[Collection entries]
----

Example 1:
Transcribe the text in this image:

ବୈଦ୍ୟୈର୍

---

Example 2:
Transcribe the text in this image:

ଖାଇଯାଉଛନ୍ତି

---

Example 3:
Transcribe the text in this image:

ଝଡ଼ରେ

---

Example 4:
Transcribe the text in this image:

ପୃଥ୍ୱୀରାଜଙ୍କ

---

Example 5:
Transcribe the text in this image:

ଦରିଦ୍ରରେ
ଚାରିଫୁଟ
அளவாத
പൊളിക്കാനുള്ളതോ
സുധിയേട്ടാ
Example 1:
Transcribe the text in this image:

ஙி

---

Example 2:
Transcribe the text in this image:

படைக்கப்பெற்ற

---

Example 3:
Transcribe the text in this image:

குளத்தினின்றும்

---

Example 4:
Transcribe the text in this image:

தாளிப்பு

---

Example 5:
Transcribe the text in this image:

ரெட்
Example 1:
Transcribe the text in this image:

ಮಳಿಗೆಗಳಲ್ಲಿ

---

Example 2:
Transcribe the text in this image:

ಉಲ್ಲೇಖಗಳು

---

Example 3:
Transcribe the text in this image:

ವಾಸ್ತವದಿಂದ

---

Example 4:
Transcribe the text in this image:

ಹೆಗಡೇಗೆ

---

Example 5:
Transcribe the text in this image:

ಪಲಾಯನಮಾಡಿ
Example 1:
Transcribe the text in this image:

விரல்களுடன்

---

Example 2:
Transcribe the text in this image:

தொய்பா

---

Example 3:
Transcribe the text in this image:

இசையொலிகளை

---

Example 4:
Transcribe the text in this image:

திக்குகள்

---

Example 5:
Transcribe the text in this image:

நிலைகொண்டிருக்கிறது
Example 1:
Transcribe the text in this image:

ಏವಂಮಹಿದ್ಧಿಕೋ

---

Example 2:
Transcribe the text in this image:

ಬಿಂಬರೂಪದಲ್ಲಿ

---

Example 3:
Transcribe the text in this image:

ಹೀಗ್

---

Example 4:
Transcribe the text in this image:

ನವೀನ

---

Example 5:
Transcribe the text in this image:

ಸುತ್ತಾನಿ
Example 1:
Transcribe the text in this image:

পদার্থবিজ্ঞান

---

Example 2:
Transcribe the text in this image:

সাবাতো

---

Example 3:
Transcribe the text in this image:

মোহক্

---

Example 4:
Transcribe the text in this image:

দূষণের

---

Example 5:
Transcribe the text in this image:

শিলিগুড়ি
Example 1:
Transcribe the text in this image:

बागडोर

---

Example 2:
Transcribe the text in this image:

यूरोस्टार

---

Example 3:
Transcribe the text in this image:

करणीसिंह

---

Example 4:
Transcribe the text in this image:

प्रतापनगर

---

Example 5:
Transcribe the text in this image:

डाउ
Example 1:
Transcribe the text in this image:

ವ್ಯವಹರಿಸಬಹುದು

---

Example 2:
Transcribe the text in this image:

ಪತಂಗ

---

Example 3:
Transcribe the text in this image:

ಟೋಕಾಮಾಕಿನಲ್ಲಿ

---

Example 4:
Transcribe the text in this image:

----

* What the task requires:
Nothing in the data may change. Give it again in full.

* Result:
Example 1:
Transcribe the text in this image:

ବୈଦ୍ୟୈର୍

---

Example 2:
Transcribe the text in this image:

ଖାଇଯାଉଛନ୍ତି

---

Example 3:
Transcribe the text in this image:

ଝଡ଼ରେ

---

Example 4:
Transcribe the text in this image:

ପୃଥ୍ୱୀରାଜଙ୍କ

---

Example 5:
Transcribe the text in this image:

ଦରିଦ୍ରରେ
ଚାରିଫୁଟ
அளவாத
പൊളിക്കാനുള്ളതോ
സുധിയേട്ടാ
Example 1:
Transcribe the text in this image:

ஙி

---

Example 2:
Transcribe the text in this image:

படைக்கப்பெற்ற

---

Example 3:
Transcribe the text in this image:

குளத்தினின்றும்

---

Example 4:
Transcribe the text in this image:

தாளிப்பு

---

Example 5:
Transcribe the text in this image:

ரெட்
Example 1:
Transcribe the text in this image:

ಮಳಿಗೆಗಳಲ್ಲಿ

---

Example 2:
Transcribe the text in this image:

ಉಲ್ಲೇಖಗಳು

---

Example 3:
Transcribe the text in this image:

ವಾಸ್ತವದಿಂದ

---

Example 4:
Transcribe the text in this image:

ಹೆಗಡೇಗೆ

---

Example 5:
Transcribe the text in this image:

ಪಲಾಯನಮಾಡಿ
Example 1:
Transcribe the text in this image:

விரல்களுடன்

---

Example 2:
Transcribe the text in this image:

தொய்பா

---

Example 3:
Transcribe the text in this image:

இசையொலிகளை

---

Example 4:
Transcribe the text in this image:

திக்குகள்

---

Example 5:
Transcribe the text in this image:

நிலைகொண்டிருக்கிறது
Example 1:
Transcribe the text in this image:

ಏವಂಮಹಿದ್ಧಿಕೋ

---

Example 2:
Transcribe the text in this image:

ಬಿಂಬರೂಪದಲ್ಲಿ

---

Example 3:
Transcribe the text in this image:

ಹೀಗ್

---

Example 4:
Transcribe the text in this image:

ನವೀನ

---

Example 5:
Transcribe the text in this image:

ಸುತ್ತಾನಿ
Example 1:
Transcribe the text in this image:

পদার্থবিজ্ঞান

---

Example 2:
Transcribe the text in this image:

সাবাতো

---

Example 3:
Transcribe the text in this image:

মোহক্

---

Example 4:
Transcribe the text in this image:

দূষণের

---

Example 5:
Transcribe the text in this image:

শিলিগুড়ি
Example 1:
Transcribe the text in this image:

बागडोर

---

Example 2:
Transcribe the text in this image:

यूरोस्टार

---

Example 3:
Transcribe the text in this image:

करणीसिंह

---

Example 4:
Transcribe the text in this image:

प्रतापनगर

---

Example 5:
Transcribe the text in this image:

डाउ
Example 1:
Transcribe the text in this image:

ವ್ಯವಹರಿಸಬಹುದು

---

Example 2:
Transcribe the text in this image:

ಪತಂಗ

---

Example 3:
Transcribe the text in this image:

ಟೋಕಾಮಾಕಿನಲ್ಲಿ

---

Example 4:
Transcribe the text in this image:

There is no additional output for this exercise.